### PROBLEM TO SOLVE
Everything from the line containing "Ignoring head turns" through the last line of the data below should be set down exactly, and nothing else.

Start of RECORDS TO USE

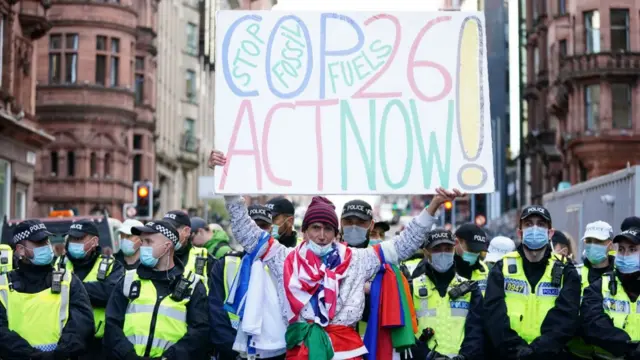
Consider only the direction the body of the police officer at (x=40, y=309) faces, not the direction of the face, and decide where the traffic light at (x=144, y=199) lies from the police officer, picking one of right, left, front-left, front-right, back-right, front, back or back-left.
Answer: back

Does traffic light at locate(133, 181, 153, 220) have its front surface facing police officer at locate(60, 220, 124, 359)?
yes

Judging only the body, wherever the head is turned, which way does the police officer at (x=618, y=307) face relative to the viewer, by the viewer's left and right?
facing the viewer

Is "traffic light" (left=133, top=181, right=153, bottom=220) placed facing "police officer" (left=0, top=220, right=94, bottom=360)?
yes

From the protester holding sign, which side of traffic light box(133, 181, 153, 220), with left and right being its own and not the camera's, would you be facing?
front

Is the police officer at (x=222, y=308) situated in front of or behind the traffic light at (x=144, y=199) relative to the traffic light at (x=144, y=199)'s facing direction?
in front

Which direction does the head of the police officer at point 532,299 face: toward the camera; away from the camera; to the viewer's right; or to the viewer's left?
toward the camera

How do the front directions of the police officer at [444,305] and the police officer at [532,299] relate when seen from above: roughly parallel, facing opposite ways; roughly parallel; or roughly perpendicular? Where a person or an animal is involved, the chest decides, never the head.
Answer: roughly parallel

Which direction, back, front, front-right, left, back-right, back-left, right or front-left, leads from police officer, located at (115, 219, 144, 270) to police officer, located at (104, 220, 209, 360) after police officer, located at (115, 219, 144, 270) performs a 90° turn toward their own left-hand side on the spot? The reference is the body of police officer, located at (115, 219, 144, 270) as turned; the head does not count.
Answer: front-right

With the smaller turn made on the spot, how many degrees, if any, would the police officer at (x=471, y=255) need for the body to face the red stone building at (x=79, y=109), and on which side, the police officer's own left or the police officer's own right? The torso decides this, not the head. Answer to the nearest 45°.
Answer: approximately 180°

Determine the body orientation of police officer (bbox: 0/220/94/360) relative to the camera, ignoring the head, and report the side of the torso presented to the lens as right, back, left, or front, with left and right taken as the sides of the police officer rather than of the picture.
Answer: front

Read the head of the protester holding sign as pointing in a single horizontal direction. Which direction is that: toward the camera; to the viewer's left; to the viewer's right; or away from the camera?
toward the camera

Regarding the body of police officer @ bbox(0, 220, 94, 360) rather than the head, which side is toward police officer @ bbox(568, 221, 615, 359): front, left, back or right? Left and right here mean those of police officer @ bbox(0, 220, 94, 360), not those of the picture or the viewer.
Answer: left

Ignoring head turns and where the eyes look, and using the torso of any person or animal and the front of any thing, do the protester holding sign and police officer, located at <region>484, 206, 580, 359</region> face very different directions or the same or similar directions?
same or similar directions

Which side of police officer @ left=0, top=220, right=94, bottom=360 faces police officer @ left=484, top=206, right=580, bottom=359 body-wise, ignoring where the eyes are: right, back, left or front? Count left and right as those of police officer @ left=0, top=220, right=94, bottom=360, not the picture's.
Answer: left

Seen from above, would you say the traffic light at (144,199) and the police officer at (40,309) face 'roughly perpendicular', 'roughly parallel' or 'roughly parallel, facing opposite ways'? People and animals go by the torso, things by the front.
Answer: roughly parallel

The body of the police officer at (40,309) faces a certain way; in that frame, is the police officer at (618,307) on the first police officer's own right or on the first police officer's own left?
on the first police officer's own left

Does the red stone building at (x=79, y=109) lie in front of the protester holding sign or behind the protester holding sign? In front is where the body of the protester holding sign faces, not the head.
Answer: behind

End of RECORDS TO USE

### ANSWER FOR THE TASK
Ignoring head turns and where the eyes look, and using the torso of any person or animal and the front of any thing, do the protester holding sign and police officer, located at <region>484, 206, 580, 359</region> face very different directions or the same or similar directions?
same or similar directions

Which side of police officer @ left=0, top=220, right=94, bottom=360 faces police officer @ left=484, top=206, right=580, bottom=359 body-wise, ignoring where the eyes are: right, back, left or front? Count left and right as those of police officer @ left=0, top=220, right=94, bottom=360, not the picture's.
Answer: left

Seen from above, would you say the traffic light at (144,199) and the police officer at (40,309) face 'roughly perpendicular', 'roughly parallel' or 'roughly parallel, facing opposite ways'? People and animals go by the torso, things by the front.
Answer: roughly parallel

The body of the police officer at (40,309) faces a certain way; in that frame, is the police officer at (618,307) on the first police officer's own right or on the first police officer's own left?
on the first police officer's own left

Does the red stone building at (x=79, y=109) lie in front of the protester holding sign or behind the protester holding sign? In front is where the body of the protester holding sign faces, not the head.
Answer: behind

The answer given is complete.